2007: Broadband Internet Video

I really wrestled with the terminology for this post headline. I called it IPTV initially but Ari’s comment gave me the right words. Thanks Ari.

I am talking about downloading and watching TV (I mean that broadly to include anything you’d watch today on your TV) on any internet connected device.

We are Netflix customers. Before we left on our trip to Italy, we refreshed our selections and came with six DVDs. We used them up in the first couple days between the flight over and a couple of nights where it was tough to fall asleep. So we went to iTunes and started downloading TV shows and movies. In the evenings, after dinner and before bedtime, the girls have watched the first and second seasons of Grey’s Anatomy. Josh and I have watched three movies we downloaded to my laptop via iTunes.

But I don’t think iTunes is the only model for IPTV. It’s one model and with the arrival of iTV from Apple in 2007, iTunes will be able to play on your big screen TV. That’s a big deal to some.

I think people consistently overestimate the "quality" and "screensize" issues in the IPTV debate and underestimate the issues of convenience and ubiquity of content. I have found that time and time again, ubiquitous content of poor quality wins over a narrow selection of high quality.

Last night after dinner, our whole family crowded onto the master bed in one of our two hotel rooms and watched Good Will Hunting on my 15" MacBook Pro. Nobody complained about the lack of quality or screensize. I am not saying that families are going to start throwing away their family room flat panels and replace them with MacBook Pros, but I am saying that a ton of content that used to be watched in the family room is going to be watched on other devices.

What are those devices? Desktop and laptop PCs, xBox and other game devices, PSP and other portables (maybe even smartphones). It’s exploding TV time and 2007 is going to be a breakout year.

In addition to iTunes/iTV, we are going to see The Venice Project come to fruition in 2007. It will start on Windows PCs, but I hope and expect to see a Venice client for Mac, xBox, and PSP before year end. For those of you who don’t know, The Venice Project is the next thing the guys who did Kazaa and Skype are doing. First it was music, then telcom, now TV and Film. The one thing I wonder about The Venice Project is whether they’ll be able to quickly amass a large enough catalog of content. They are working in partnership with the major content owners, an approach that hasn’t worked too well in the past for companies looking to disrupt industries.

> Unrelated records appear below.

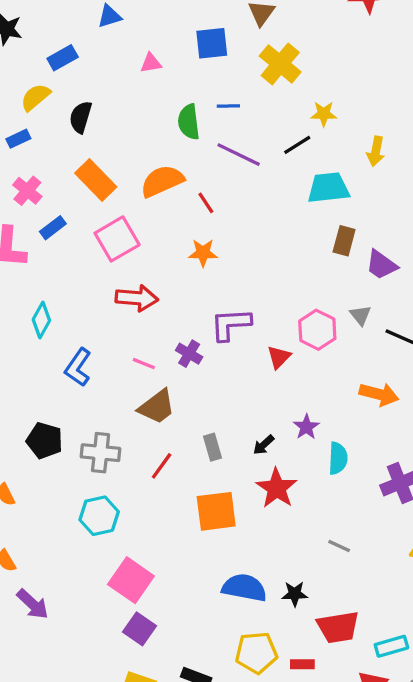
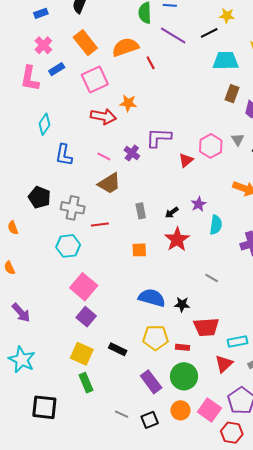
orange star: (203, 253) -> (128, 103), moved
blue L-shape: (78, 367) -> (64, 155), turned -30
red line: (162, 466) -> (100, 224), moved, turned 42
orange square: (216, 511) -> (139, 250), size x0.6
purple arrow: (33, 604) -> (21, 313), moved

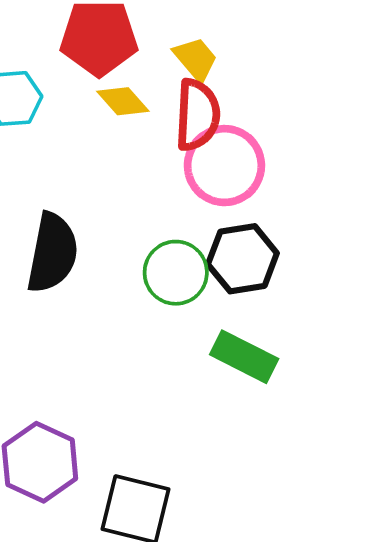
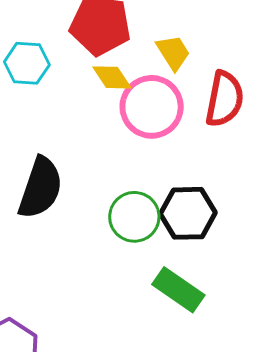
red semicircle: (197, 115) -> (225, 99), moved
pink circle: (224, 166) -> (152, 107), moved

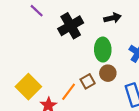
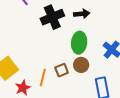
black arrow: (113, 18) -> (82, 14), moved
orange line: (69, 92) -> (43, 78), turned -30

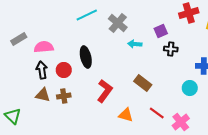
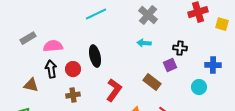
gray cross: (118, 23) -> (148, 15), moved
purple square: (161, 31) -> (170, 65), moved
brown triangle: (43, 95) -> (31, 85), moved

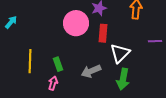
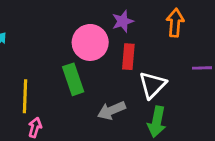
green rectangle: (58, 64) -> (73, 79), moved, size x1.5
pink arrow: (53, 83) -> (35, 127), moved

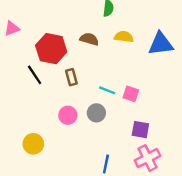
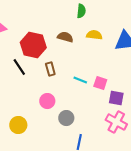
gray circle: (96, 113) -> (66, 118), moved
purple square: (140, 130) -> (116, 98), moved
pink cross: (148, 158) -> (116, 122), moved, turned -35

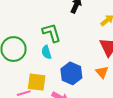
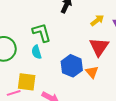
blue hexagon: (71, 73) -> (72, 66), moved

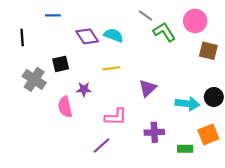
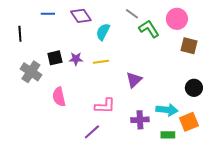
cyan semicircle: (114, 35) -> (103, 32), turned -84
purple diamond: (87, 36) -> (81, 16), moved
purple star: (84, 89) -> (76, 59), moved
cyan arrow: (187, 104) -> (167, 110), moved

And you cannot underestimate the power of web video (YouTube, Google Video, etc, etc). I would expect to see a number of these players adopt a client like The Venice Project and also a p2p backbone, and offer the content that is building on their networks in downloadable formats. I also expect more and more people to connect a web browser to their family room systems and start watching web video sitting around after dinner.

Finally, there is the role of feeds in all of this. When video content owners really turn on their feeds, who knows what is going to happen. I already have a number of video feeds coming into my iTunes. But I keep it limited because video feeds are a great way to fill up your hard drive really fast. But the storage issues are going to get solved soon enough. And I would bet that video distribution ten years from now is largely built on a feed based architecture.

That’s it for now. I’ve already broken my pledge to keep these posts short. I’ll be back tomorrow with another theme for 2007.